Strategy 2.0 came along around the turn of the millennium, give or take, and it became, start a conversation, develop a relationship, offer a product (transaction) and make a profit. It’s kind of where strategy is at the moment.
Those strategies still have merit, and we are extremely well versed in those, but as we look at the middle market from the 100,000 ft. macroeconomic level, we see an interesting phenomena. Over the next 10-15 years, the baby boomers who own companies and control trillions in wealth and employ the bulk of the workforce in the US holds one of the keys to the economy: how successfully the businesses they have built are transferred to the next generation of owners, be it strategic or financial buyers or family.
A multitude of surveys (including a recent one the Hartford business Journal) indicate that while the vast majority of middle market business owners are counting on selling their businesses to fund retirement and believe they can sell when they want, the hard reality is that only a small percentage will be successful at doing so. That does not bode well for the economy at a macroeconomic level. Vast amounts of wealth are threatened to vanish in a sea of companies sold at huge discounts if they sell or transfer at all.

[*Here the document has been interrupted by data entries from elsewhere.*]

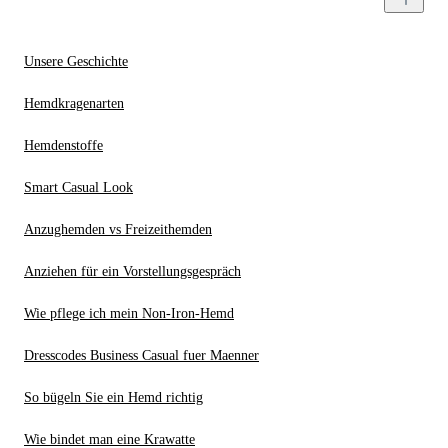
Unsere Geschichte
Hemdkragenarten
Hemdenstoffe
Smart Casual Look
Anzughemden vs Freizeithemden
Anziehen für ein Vorstellungsgespräch
Wie pflege ich mein Non-Iron-Hemd
Dresscodes Business Casual fuer Maenner
So bügeln Sie ein Hemd richtig
Wie bindet man eine Krawatte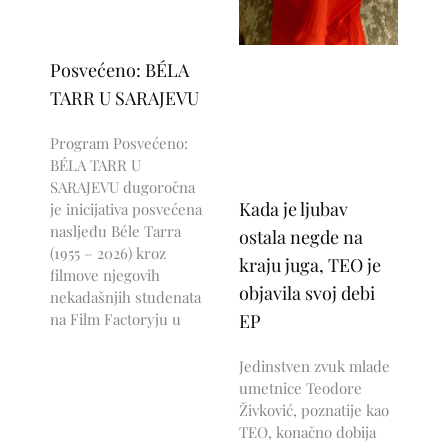
Posvećeno: BÉLA
TARR U SARAJEVU
Program Posvećeno:
BÉLA TARR U
SARAJEVU dugoročna
Kada je ljubav
je inicijativa posvećena
nasljeđu Béle Tarra
ostala negde na
(1955 – 2026) kroz
kraju juga, TEO je
filmove njegovih
objavila svoj debi
nekadašnjih studenata
na Film Factoryju u
EP
Jedinstven zvuk mlade
umetnice Teodore
Živković, poznatije kao
TEO, konačno dobija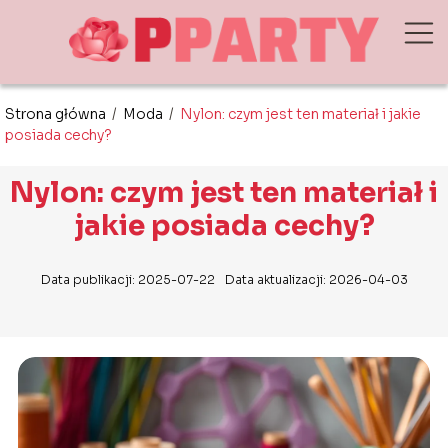
Strona główna
/
Moda
/
Nylon: czym jest ten materiał i jakie
posiada cechy?
Nylon: czym jest ten materiał i
jakie posiada cechy?
Data publikacji: 2025-07-22
Data aktualizacji: 2026-04-03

Succinctly, the story of an investment banker who was a business owner for 20 years illustrates the problem. He and his team focused on growing the large and apparently successful business, concentrating on the sales and profitability almost exclusively. When it came time to exit, he told us he was shocked to find out that his business was worth a mere fraction of what he had counted on, a high multiple of EBITDA.

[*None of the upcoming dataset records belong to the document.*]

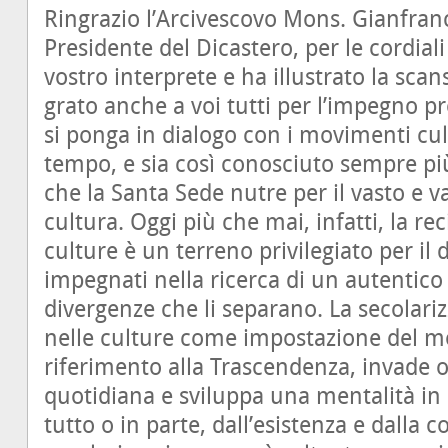
Ringrazio l’Arcivescovo Mons. Gianfran
Presidente del Dicastero, per le cordiali 
vostro interprete e ha illustrato la scan
grato anche a voi tutti per l’impegno pr
si ponga in dialogo con i movimenti cul
tempo, e sia così conosciuto sempre più
che la Santa Sede nutre per il vasto e 
cultura. Oggi più che mai, infatti, la re
culture è un terreno privilegiato per il
impegnati nella ricerca di un autentico
divergenze che li separano. La secolari
nelle culture come impostazione del m
riferimento alla Trascendenza, invade o
quotidiana e sviluppa una mentalità in c
tutto o in parte, dall’esistenza e dalla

He had ignored some of the critical valuation drivers that can either add a strategic premium or, in his case, a negative discount for risk and uncertainty to the financial valuation. He believed the common myth that he would get his industry average of times EBITDA and all he had to do was focus on sales and profits.
Why is it that two companies in the same industry with nearly the same sales and profits can sell at drastically different prices? In one case, our friend at 2x EBITDA and the other at 18x EBITDA? It is all those non-financial valuation drivers, whether it be management, customer concentration, new products, recurring revenue, etc.

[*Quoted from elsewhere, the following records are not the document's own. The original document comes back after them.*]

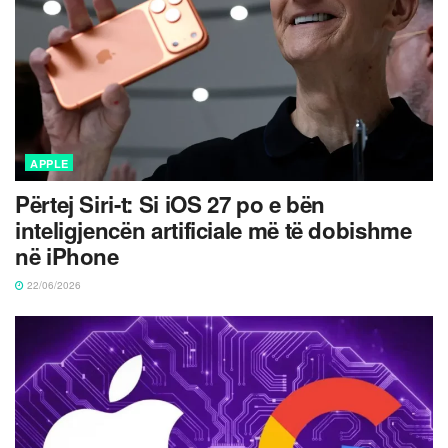
APPLE
Përtej Siri-t: Si iOS 27 po e bën
inteligjencën artificiale më të dobishme
në iPhone
22/06/2026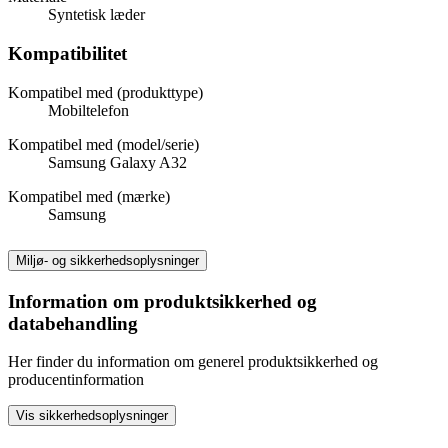
Syntetisk læder
Kompatibilitet
Kompatibel med (produkttype)
Mobiltelefon
Kompatibel med (model/serie)
Samsung Galaxy A32
Kompatibel med (mærke)
Samsung
Miljø- og sikkerhedsoplysninger
Information om produktsikkerhed og
databehandling
Her finder du information om generel produktsikkerhed og
producentinformation
Vis sikkerhedsoplysninger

How about the case we know of with an $80 million company that is virtually unsaleable, not because of sales or profits, but because the majority of the valuation drivers are so negative that it repels investors – the risks and uncertainty factor is off the charts. Investors want consistency and predictability of future earnings.
Enter Strategy 3.0: Valuation Driven Strategy that has its roots in the predecessor methods, but takes it to the next level for middle market companies to maximize their valuation using the 40+ valuation drivers we have identified to drive strategy, a rigorous process to implement, and track the improvements with the Invest-Ability Index™ on a dashboard. Now all business decisions are viewed through the prism of the Valuation Driven Strategy to maximize company valuation, increase shareholder wealth and improve stakeholder value.
We believe that every middle market company, regardless of stage or ownership, should be using a Valuation Driven Strategy to maximize their valuation. From millennials who need to start strong and finish strong to the boomers who need to finish strong, and everyone in between.
The reality is, that it does not take that much effort and the payoff is enormous – for most middle market companies, it is in the millions at deal time, whenever that is. The sad part, only a minority will take the time and effort to do it.
In the next 10-15 years in the US and Canada, there will be far more sellers than buyers, so it is critical to anyone thinking of selling within that time frame to be among the best prepared as the competition for financing dollars will become fierce.
It is imperative to have a Valuation Driven Strategy to maximize the valuation and be at the top of the pack in terms of preparation. Those who do not will be at a HUGE disadvantage come deal time. One investment banker recently said those who do not prepare will get 2-3 times LESS at deal time than those who are prepared.